第一章 6 ヘッドフォンはノイズキャンセラー
入学式の当日は春霞の空、穏やかな日和となった。
俺と紗希は中学生の時と変わらず通学路を並んで歩いていった。
道中、昨日のことを思い出したのか気分はどう?と聞かれたので、新しい出会いに胸が躍っていると返し、失笑を買った。
学校に着くと壁掛けの掲示板にクラス表が掲載されていて、各箇所に立っている腕章をつけた学生が、新入生を誘導している。
紗希と俺は同じクラスだった。
教室内に入ると、既に小集団がちらほら見え、担任が教室にやってきてからも喧騒はしばし続いていた。
入学式が終わって教室に戻ると、レクリエーションということで担任から簡単な自己紹介と学校説明が終わったあと、一人ずつ自己紹介をすることになった。
大体がつつがなく自己紹介をこなしていく中、やはりと言うべきか、宇宙人や未来人を探していたり、邪眼を持っていたり、彼氏彼女を募集している鼻息の荒い連中もいたのはご愛嬌だろう。
ふと、中学生の時に丸が「俺に逆らうやつは全員殺す」と息巻いて自己紹介をしたところ、それを聞いた同級生が番格の先輩にチクッて、顔がパンパンになるまでボゴボコにされたことを思い出し、ニヤニヤと笑みがこぼれた。
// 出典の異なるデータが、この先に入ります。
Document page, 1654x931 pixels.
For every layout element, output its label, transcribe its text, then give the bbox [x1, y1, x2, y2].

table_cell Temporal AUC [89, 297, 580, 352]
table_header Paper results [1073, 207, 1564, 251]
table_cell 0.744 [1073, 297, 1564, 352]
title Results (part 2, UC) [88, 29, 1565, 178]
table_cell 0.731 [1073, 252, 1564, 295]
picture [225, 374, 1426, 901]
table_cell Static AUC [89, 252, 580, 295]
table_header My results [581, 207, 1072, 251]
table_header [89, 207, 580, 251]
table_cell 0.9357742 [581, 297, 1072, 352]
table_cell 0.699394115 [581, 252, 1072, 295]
一通りの流れが終わり、騒ぎ過ぎないよう注意を促されながらもチャイムが鳴るまで自由時間と担任に言われ、俺は早速後ろを向いた。
後部座席に座っているのは、千枝 春乃と一言呟いて自己紹介を終えた、黒いヘッドフォンをつけて虚空を見つめているセミロングボブの女の子。
見た目も可愛いかったが、それ以上にクラスメイトとのコミュニケーションを投げ捨てて、音楽の世界に没入している子が、どんな音楽を聴いているのか気になり、声をかけることにした。
「あのー千枝さん、はじめまして。伊達七海って言うんだけど…………声聞こえてるかな?」
「………………………」
「なんか結構いいヘッドフォンしてるから、音楽好きなのかなーって思って」
「………………………」
「俺も音楽聴くの結構好きで、よかったら音楽トークしたいなぁーって…………」
「………………………」
「……………ちえださーん」
俺は千枝さんの前で手を振りながら、話しかけているよアピールをしてみる。
無反応だった千枝さんも流石に気づいたようで、虚ろな目が俺に向いた。
「お、千枝さん反応してくれた」
俺は再度手を振って、ヘッドフォンを外すジェスチャーをすると、千枝さんは気怠げにヘッドフォンを外した。
「………………なーに?」
「あーごめん。千枝さん、何の曲を聴いてるのかなーって思って」
「…………………曲?」
首をゆっくり傾げながら、不思議そうに尋ね返される。
「あれ、音楽とかじゃなくて、なんかラジオ的なのを聞いてた感じ?」
「……………………?」
「…………でもないのかな?…………なんかいきなりでごめんね」
俺は邪魔をしてしまったかと思い、前を向こうとした。
「ねぇ、もしかして音楽すきなひと?」
「…………うん」
どうやら俺の意図は全く伝わってなかったらしい。千枝さんは俺の意図に気付いてくれたようだった。
「明日」
千枝さんは殊更億劫そうに単語を発した。
「明日?」
「今日は」
「今日?」
「モチベがない。また明日」
「…………おっけー」
千枝さんはその言葉を最後にヘッドフォンを装着し、一人の世界へ帰っていった。
俺はひそかに、千枝さんの音楽趣味を解明しようと明日も話しかけることを心に誓ったのだった。